Free agent
- Infielder
- Born: December 15, 1993 (age 32) San Francisco de Macorís, Dominican Republic
- Bats: RightThrows: Right

MLB debut
- June 1, 2021, for the Miami Marlins

MLB statistics (through 2021 season)
- Batting average: .167
- Home runs: 0
- Runs batted in: 0
- Stats at Baseball Reference

Teams
- Miami Marlins (2021);

= Luis Marté (infielder) =

Dominican-American baseball player (born 1993)

Luis Daniel Marté (born December 15, 1993) is a Dominican professional baseball infielder who is a free agent. He has previously played in Major League Baseball (MLB) for the Miami Marlins. He signed with the Texas Rangers as an international free agent in 2011.

==Career==
===Texas Rangers===
On May 27, 2011, Marté signed with the Texas Rangers organization as an international free agent. He made his professional debut with the DSL Rangers and also played for the Arizona League Rangers, hitting .285 in 67 games between the two.

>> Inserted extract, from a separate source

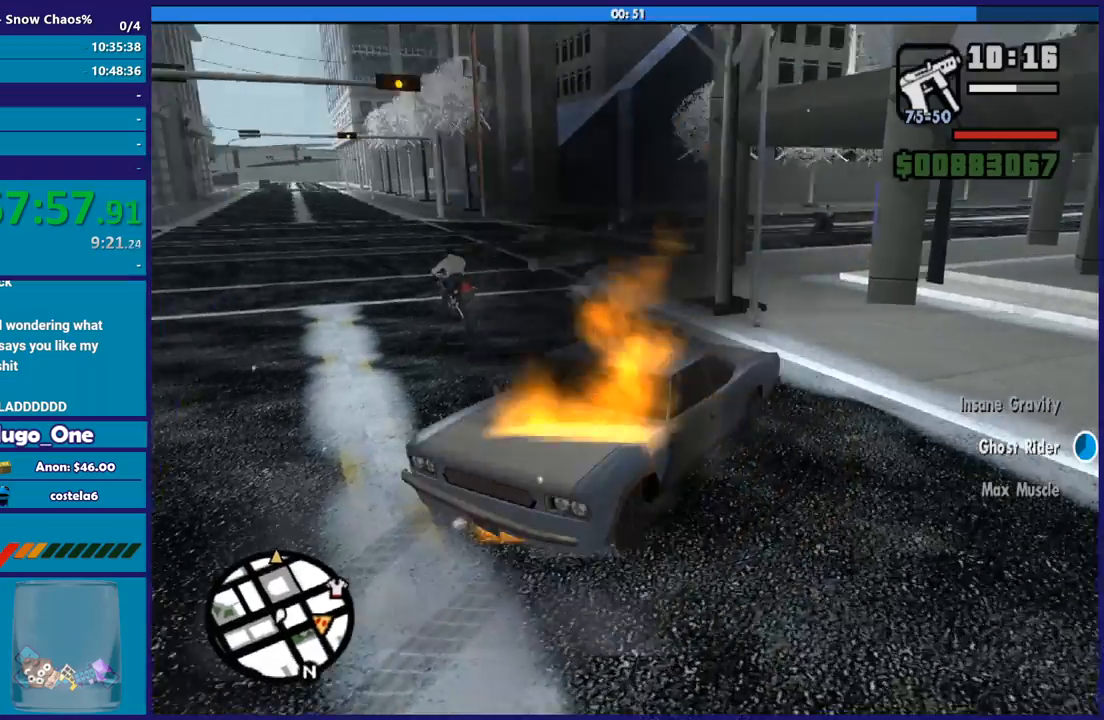
{"buttons": ["R2"], "left_stick": "left", "right_stick": "left", "button_events": []}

In 2012, he played for the AZL Rangers, batting only .187 in 44 games. The next year, he played for the Single-A Hickory Crawdads, batting .217/.245/.277 with 3 home runs and 27 RBI in 125 games. He remained in Hickory in 2014, slashing .270/.297/.317 in 72 games. He split the 2015 season between the High-A High Desert Mavericks and the Double-A Frisco RoughRiders, accumulating a .236/.248/.325 batting line in 122 contests.

He spent the 2016 season in Frisco, hitting .271/.289/.394 with 5 home runs and 32 RBI. In 2017, Marté split the year between Frisco and the Triple-A Round Rock Express, posting a .244/.257/.358 batting line with 7 home runs and 42 RBI in 99 games. He elected free agency following the season on November 6, 2017, but quickly re–signed with the team on a minor league deal. Marté began the 2018 season with Frisco but was released on May 18, 2018 after batting .223 in 31 games.

===Atlanta Braves===
On May 23, 2018, Marté signed a minor league contract with the Atlanta Braves organization. He finished the season split between the Double-A Mississippi Braves and the Triple-A Gwinnett Stripers, notching 4 home runs and 37 RBI between the two clubs. He spent the 2019 season in Gwinnett, posting a .260/.294/.346 batting line with 5 home runs and 33 RBI in 86 games. Adams elected free agency following the season on November 4, 2019.

===Miami Marlins===
On January 19, 2021, Marté signed a minor league contract with the Miami Marlins organization that included an invitation to Spring Training. He did not make the club and was assigned to the Triple-A Jacksonville Jumbo Shrimp, where he batted .263/.279/.456 with 3 home runs and 11 RBI to begin the season.

On May 28, 2021, Marté was selected to the 40-man roster and promoted to the major leagues for the first time. He made his MLB debut on June 1 as the starting second baseman against the Toronto Blue Jays. In the game, he went 0-for-2 with a walk. On June 3, Marté was designated for assignment by Miami. He was outrighted to Jacksonville on June 6. On June 19, Marté was re-selected to the active roster. On June 24, Marté notched his first career hit, a single off of Washington Nationals reliever Justin Miller. After going 1-for-4 in 3 games, Marté was again designated for assignment by Miami on June 30. He was again removed from the 40-man roster and sent outright to Triple-A Jacksonville on July 2. Marté elected free agency following the season on November 7.